69/8...this sucks -- Centralizing filtering..

Chris Adams cmadams at hiwaay.net
Tue Mar 11 03:56:01 UTC 2003


Once upon a time, Michael Whisenant <michael at whisenant.net> said:
> You could reach MANY NASA locations, but those at one particular center,
> and that issue was related to a firewall update at ONLY one particular
> center. This filter was placed in after August when the cental bogon was
> removed at the ingress to the network.

The same can be said of many large organizations.

> If you feel that you have any issue reaching a NASA resource then you can
> send a message to noc at nisn.nasa.gov and/or the tech/org/noc POC on any
> address space.

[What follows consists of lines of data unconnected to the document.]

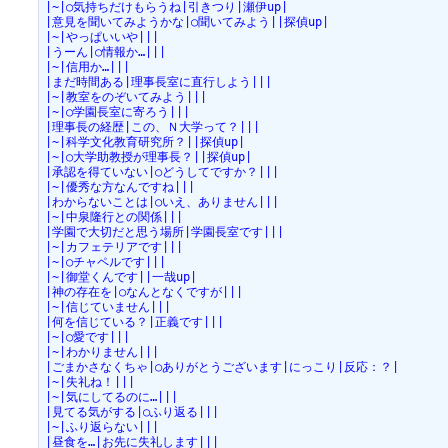
|~|○気持ちだけもらうね|引きつり|瀬伊up|
|意見を聞いてみようかな|○聞いてみよう||探偵up|
|~|やっぱいいや|||
|うーん|○情報か…|||
|~|信用か…|||
|まだ時間ある|理事長室に直行しよう|||
|~|教室をのぞいてみよう|||
|~|○学園長室に寄ろう|||
|理事長の経歴|この、Ｎ大学って？|||
|~|科学文化教育研究所？||探偵up|
|~|○大学助教授が理事長？||探偵up|
|承認を得ていない|○どうしてですか？|||
|~|優秀な方なんですね|||
|わからないことは|○いえ、ありません|||
|~|中泉隆行との関係|||
|学園で大切だと思う場所|学園長室です|||
|~|カフェテリアです|||
|~|○チャペルです|||
|~|御堂くんです||一哉up|
|神の存在を|○なんとなくですが|||
|~|信じていません|||
|何を信じている？|正義です|||
|~|○愛です|||
|~|わかりません|||
|ごまかさなくちゃ|○ありがとうございます|にっこり|反応：？|
|~|失礼ね！|||
|~|気にしてるのに…|||
|見てる気がする|○ふり返る|||
|~|ふり返らない|||
|昼食を…|お先に失礼します|||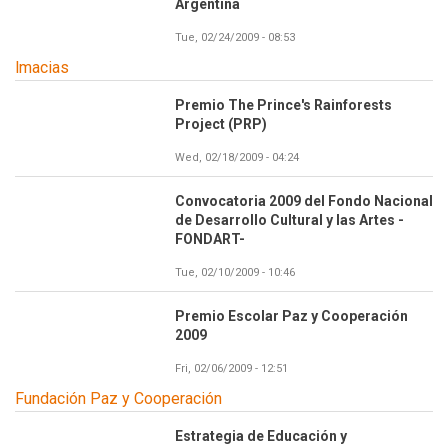
Argentina
Tue, 02/24/2009 - 08:53
lmacias
Premio The Prince's Rainforests
Project (PRP)
Wed, 02/18/2009 - 04:24
Convocatoria 2009 del Fondo Nacional
de Desarrollo Cultural y las Artes -
FONDART-
Tue, 02/10/2009 - 10:46
Premio Escolar Paz y Cooperación
2009
Fri, 02/06/2009 - 12:51
Fundación Paz y Cooperación
Estrategia de Educación y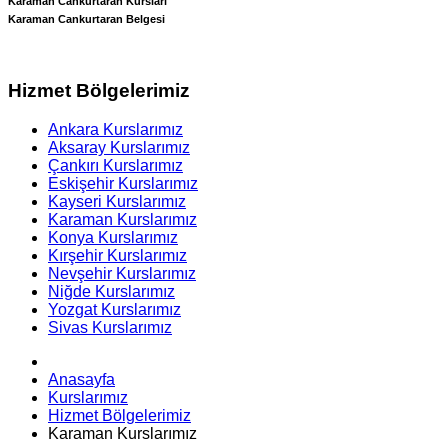
Karaman Cankurtaran Kursları
Karaman Cankurtaran Belgesi
Hizmet Bölgelerimiz
Ankara Kurslarımız
Aksaray Kurslarımız
Çankırı Kurslarımız
Eskişehir Kurslarımız
Kayseri Kurslarımız
Karaman Kurslarımız
Konya Kurslarımız
Kırşehir Kurslarımız
Nevşehir Kurslarımız
Niğde Kurslarımız
Yozgat Kurslarımız
Sivas Kurslarımız
Anasayfa
Kurslarımız
Hizmet Bölgelerimiz
Karaman Kurslarımız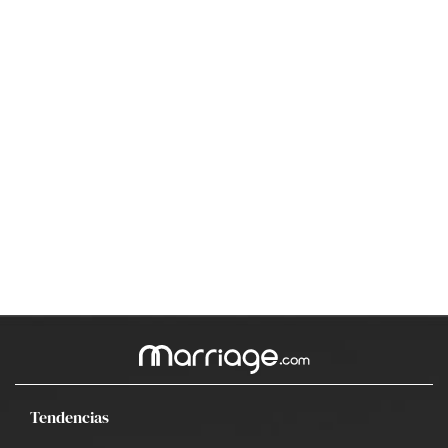
Tendencias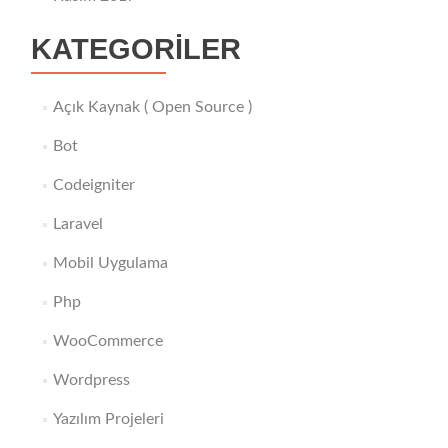
KATEGORILER
Açık Kaynak ( Open Source )
Bot
Codeigniter
Laravel
Mobil Uygulama
Php
WooCommerce
Wordpress
Yazılım Projeleri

NISN is NASA's ISP and as such announce via AS297 that
> address space.

ARIN shows some rather outdated information for some NASA blocks.  For
example, 192.112.230.0/24 still has area code 205 and lists an email
address with a server that no longer exists.  The info listed for
192.112.220.0/22 & 192.112.224.0/20 lists "dns.support at nasa.gov" for the
tech contact.

When doing work like this, people are not likely to look in BGP to find
the AS announcing a block and then contact that AS; many ISPs announce
blocks on behalf of their customers and are not necessarily interested
in hearing that a customer has a bogus bogon list.

This isn't meant to be a pick on you (we've got some SWIPs filed
incorrectly that we are working on).  I've just run into more and more
cases where ARIN (or other RIR, but I'm typically interested in ARIN
info) info is out of date.  Maybe ARIN should periodically send an "are
you there" type email to contacts (like some mailing lists do).  If that
fails, mail a letter with instructions on how to update your contact
info, and if that fails, delete the invalid contact info - I'd rather
see no contact info than bogus info.

-- 
Chris Adams <cmadams at hiwaay.net>
Systems and Network Administrator - HiWAAY Internet Services
I don't speak for anybody but myself - that's enough trouble.